Traders appear to be buying to open June 14 calls today
Shares of Petroleo Brasileiro (NYSE:PBR) are sinking today -- falling in step with other energy stocks -- after the Brazilian oil giant issued a short-term price cut for diesel prices in order to ease tensions with protesting truckers, a move seen as a sign of government interference. What's more, Morgan Stanley downgraded the equity to "outperform" from "neutral," and cut its price target to $13 from $15. At last check, PBR stock was down 14.6% at $12.90, and options volume is soaring.
Most recently, 97,400 puts and 79,800 calls were on the tape -- five times what's typically seen at this point in the day, and volume pacing in the 99th annual percentile. However, it's the June 14 call that's most active, with more than 16,000 contracts traded. It looks like new positions are possibly being purchased here for a volume-weighted average price of $0.42, making breakeven for the call buyers at expiration $14.42 (strike plus premium paid).
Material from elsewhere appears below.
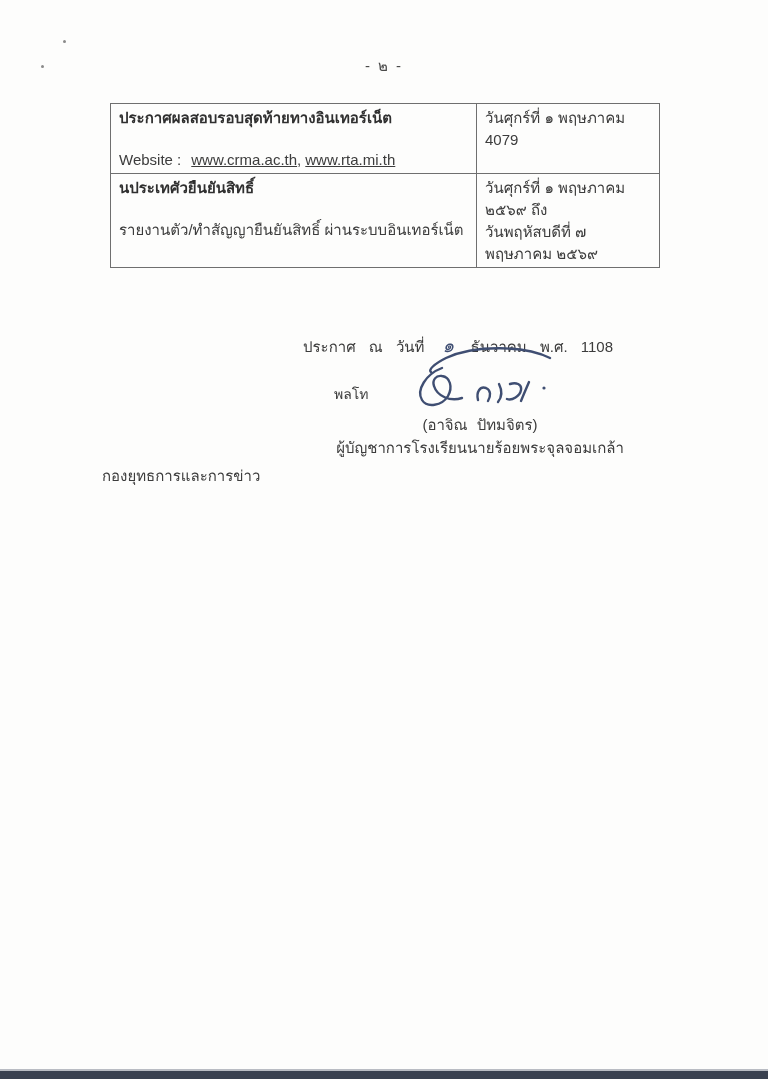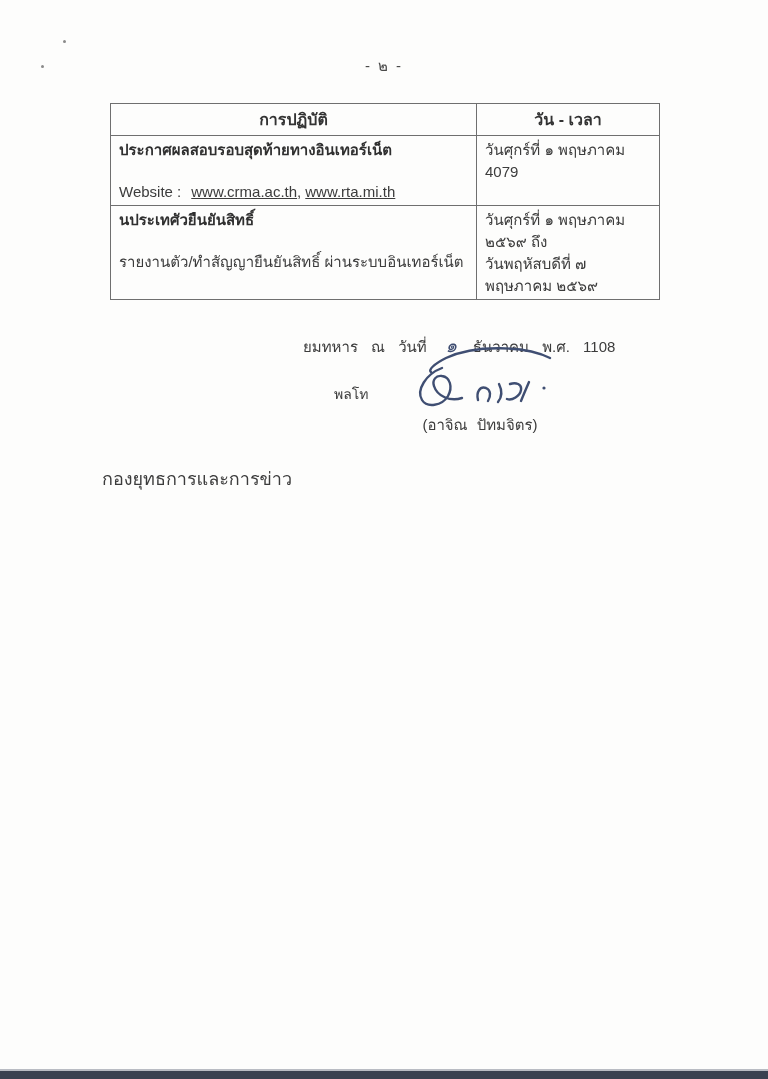"การปฏิบัติ" tr { html: <tr> <th>การปฏิบัติ</th> <th>วัน - เวลา</th> </tr> -> none }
Widening the scope shows put buyers have been more active than call buyers in recent weeks. At the International Securities Exchange (ISE), Chicago Board Options Exchange (CBOE), and NASDAQ OMX PHLX (PHLX), PBR's top-heavy 10-day put/call volume ratio of 1.51 ranks in the elevated 94th annual percentile.
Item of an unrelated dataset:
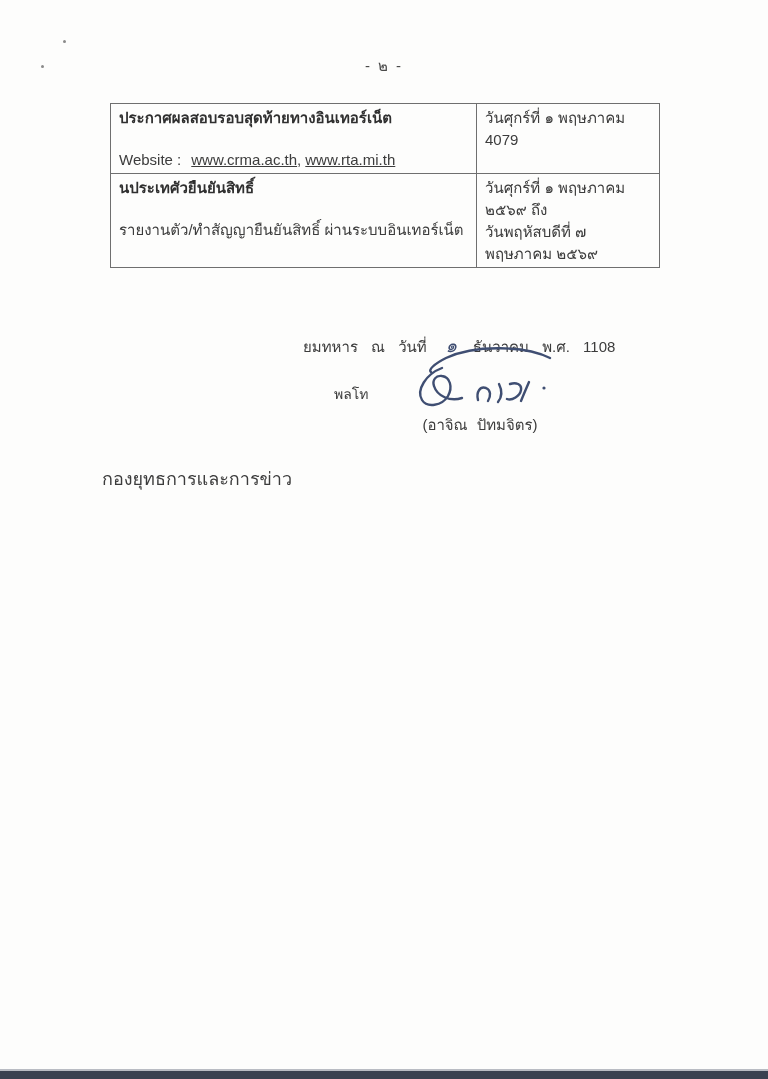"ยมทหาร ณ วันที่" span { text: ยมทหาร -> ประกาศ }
Whichever path options buyers are choosing, it's an expensive time to be purchasing premium on near-term contracts. PBR's 30-day at-the-money implied volatility of 56.7% ranks in the top percentile of its annual range, and is on track to close at a new 52-week peak. In other words, elevated volatility expectations are being priced into short-term options. Echoing this, the implied volatility term structure for June options is much higher than the further-dated September options -- 14.8% compared to 3.8%.
Looking at the charts, Petroleo Brasileiro shares had been flying high for most of the past year, more than doubling from their July low at $7.74 to their May 16 three-year peak at $17.20. The stock began selling off after hitting this milestone, and is pacing for its sixth straight loss -- its longest daily losing streak since early 2017 -- and its biggest weekly drop since October 2008. Plus, PBR has breached the formerly supportive $13.50 mark, home to a 38.2% Fibonacci retracement of its recent rally, and is on track to close south of its 120-day moving average for the first time since December.